Efficient and Robust Quantization-aware Training via Adaptive Coreset Selection
This work addresses the high computational cost and robustness issues in model compression for deep learning practitioners, offering an incremental improvement over existing QAT methods.
The paper tackles the inefficiency and vulnerability to label noise in quantization-aware training (QAT) by proposing an adaptive coreset selection method based on error vector and disagreement scores, achieving a 68.39% accuracy with 4-bit quantized ResNet-18 on ImageNet-1K using only 10% of data, a 4.24% absolute gain over the baseline.

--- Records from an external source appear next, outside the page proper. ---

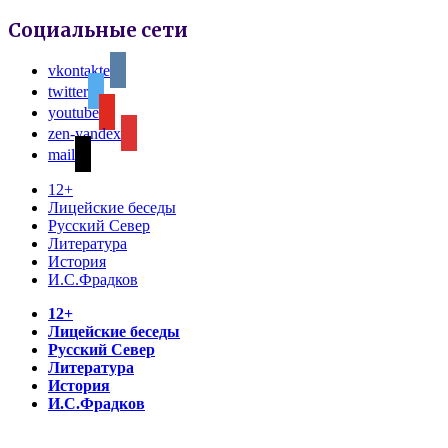
Социальные сети
vkontakte
twitter
youtube
zen-yandex
mail
12+
Лицейские беседы
Русский Север
Литература
История
И.С.Фрадков
12+
Лицейские беседы
Русский Север
Литература
История
И.С.Фрадков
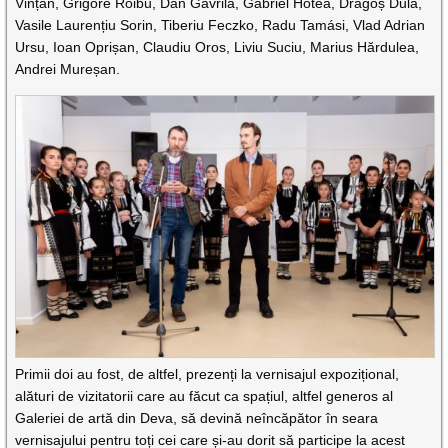
Vințan, Grigore Roibu, Dan Gavrilă, Gabriel Hotea, Dragoș Dula,
Vasile Laurențiu Sorin, Tiberiu Feczko, Radu Tamási, Vlad Adrian
Ursu, Ioan Oprișan, Claudiu Oros, Liviu Suciu, Marius Hărdulea,
Andrei Mureșan.
Primii doi au fost, de altfel, prezenți la vernisajul expozițional,
alături de vizitatorii care au făcut ca spațiul, altfel generos al
Galeriei de artă din Deva, să devină neîncăpător în seara
vernisajului pentru toți cei care și-au dorit să participe la acest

Quantization-aware training (QAT) is a representative model compression method to reduce redundancy in weights and activations. However, most existing QAT methods require end-to-end training on the entire dataset, which suffers from long training time and high energy costs. In addition, the potential label noise in the training data undermines the robustness of QAT. We propose two metrics based on analysis of loss and gradient of quantized weights: error vector score and disagreement score, to quantify the importance of each sample during training. Guided by these two metrics, we proposed a quantization-aware Adaptive Coreset Selection (ACS) method to select the data for the current training epoch. We evaluate our method on various networks (ResNet-18, MobileNetV2, RetinaNet), datasets(CIFAR-10, CIFAR-100, ImageNet-1K, COCO), and under different quantization settings. Specifically, our method can achieve an accuracy of 68.39\% of 4-bit quantized ResNet-18 on the ImageNet-1K dataset with only a 10\% subset, which has an absolute gain of 4.24\% compared to the baseline. Our method can also improve the robustness of QAT by removing noisy samples in the training set.